The secure burials would pose “absolutely no risk to the public”, a spokesman for the Department for Environment, Food and Rural Affairs said.
Defra did not disclose the number of vehicles nor the emergency services that had used them but confirmed that some had been sealed in a hazardous waste landfill site near Bishop’s Cleeve in Gloucestershire.
The UK government has blamed Russia for the nerve agent attack on the former spy Sergei Skripal and his daughter, Yulia, in Salisbury in March.

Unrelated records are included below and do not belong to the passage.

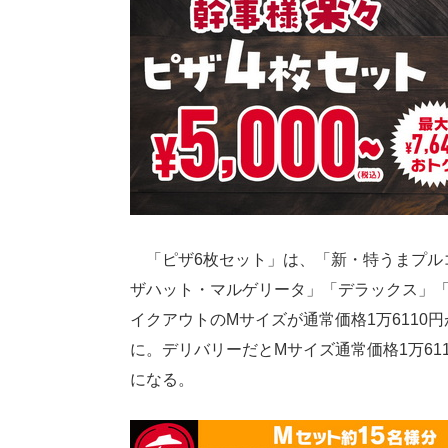
「ピザ6枚セット」は、「新・特うまプル
ザハット・マルゲリータ」「デラックス」
イクアウトのMサイズが通常価格1万6110円が
に。デリバリーだとMサイズ通常価格1万6110
になる。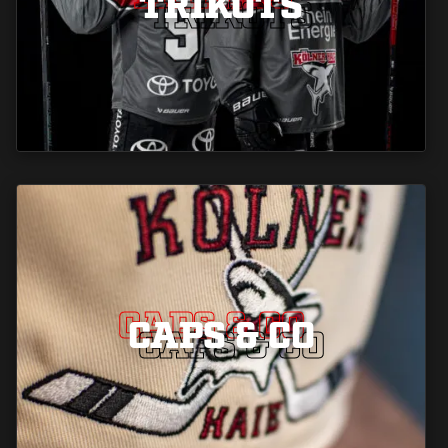
TRIKOTS
TRIKOTS
CAPS & CO
CAPS & CO
CAPS & CO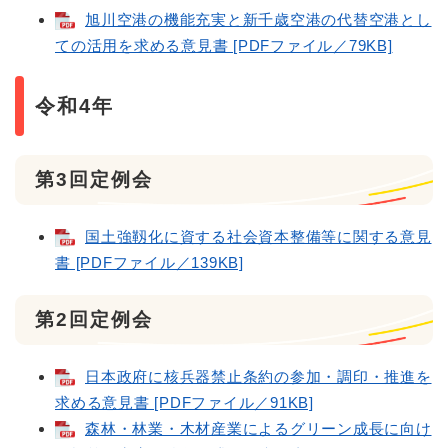
旭川空港の機能充実と新千歳空港の代替空港とし
ての活用を求める意見書 [PDFファイル／79KB]
令和4年
第3回定例会
国土強靱化に資する社会資本整備等に関する意見
書 [PDFファイル／139KB]
第2回定例会
日本政府に核兵器禁止条約の参加・調印・推進を
求める意見書 [PDFファイル／91KB]
森林・林業・木材産業によるグリーン成長に向け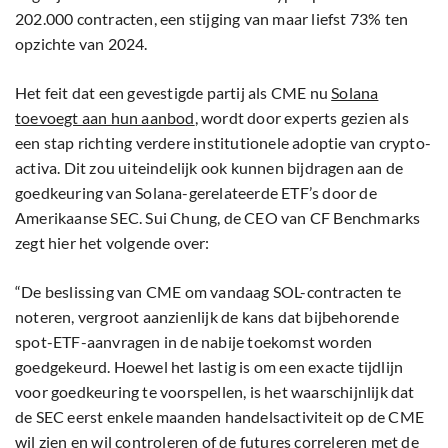
202.000 contracten, een stijging van maar liefst 73% ten
opzichte van 2024.
Het feit dat een gevestigde partij als CME nu
Solana
toevoegt aan hun aanbod
, wordt door experts gezien als
een stap richting verdere institutionele adoptie van crypto-
activa. Dit zou uiteindelijk ook kunnen bijdragen aan de
goedkeuring van Solana-gerelateerde ETF’s door de
Amerikaanse SEC. Sui Chung, de CEO van CF Benchmarks
zegt hier het volgende over:
“De beslissing van CME om vandaag SOL-contracten te
noteren, vergroot aanzienlijk de kans dat bijbehorende
spot-ETF-aanvragen in de nabije toekomst worden
goedgekeurd. Hoewel het lastig is om een exacte tijdlijn
voor goedkeuring te voorspellen, is het waarschijnlijk dat
de SEC eerst enkele maanden handelsactiviteit op de CME
wil zien en wil controleren of de futures correleren met de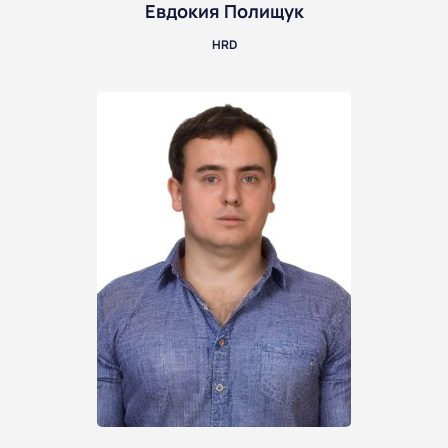
Евдокия Полищук
HRD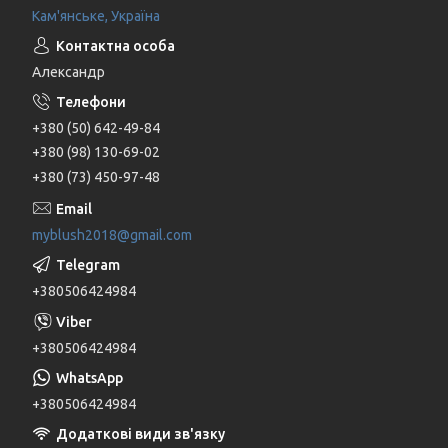
Кам'янське, Україна
Александр
+380 (50) 642-49-84
+380 (98) 130-69-02
+380 (73) 450-97-48
myblush2018@gmail.com
+380506424984
+380506424984
+380506424984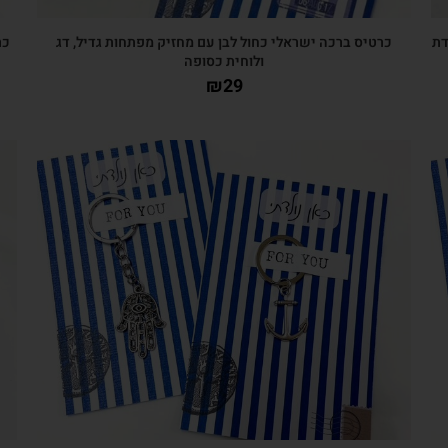
דת
כרטיס ברכה ישראלי כחול לבן עם מחזיק מפתחות גדיל, דג
כר
ולוחית כסופה
₪
29
צפייה מהירה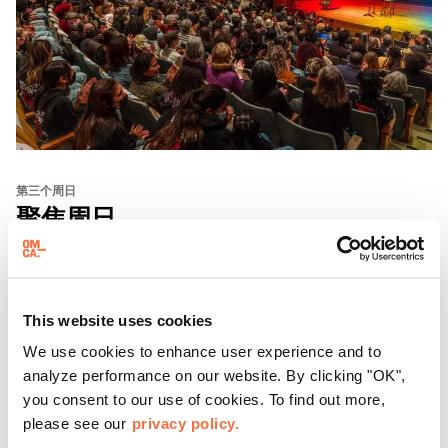
第三个周日
聚焦周日
每隔三个星期天，东方华侨博物院都会邀请游客参加 "
聚焦
星期天 "活动，这是
一系列展示加州有识之士的对话、表演
This website uses cookies
和体验活动。
We use cookies to enhance user experience and to
了解更多
analyze performance on our website. By clicking "OK",
you consent to our use of cookies. To find out more,
please see our
privacy policy.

In July, Dawn Sturgess died after becoming an indirect casualty of the poisoning. Authorities believe she and her boyfriend, Charlie Rowley, picked up a discarded vial containing the substance.
A Defra spokesman said: “The cleanup work in south Wiltshire has been under way for some time and any potentially contaminated items continue to be removed and stored securely before being disposed of safely.
“As part of this work, following review by specialist teams, some of the vehicles involved in the response to the incident in March have been moved to a hazardous waste landfill site.
“There is absolutely no risk to the public of using hazardous waste landfill sites. These locations are fully sealed and highly regulated to ensure waste is disposed of safely. This is controlled by regulation, overseen by the Environment Agency, which specifically ensures that sites are not prone to flooding or other hazards.
“Our number-one priority is making sure that the identified sites are safe, so they can be returned to use and Wiltshire can get back to normal.”
The novichok attacks caused an international diplomatic incident, with the home secretary, Sajid Javid, accusing the Russian state of using Britain as a “dumping ground for poison”.
Kremlin spokesman Dmitry Peskov previously said linking Russia to the poisoning would be absurd.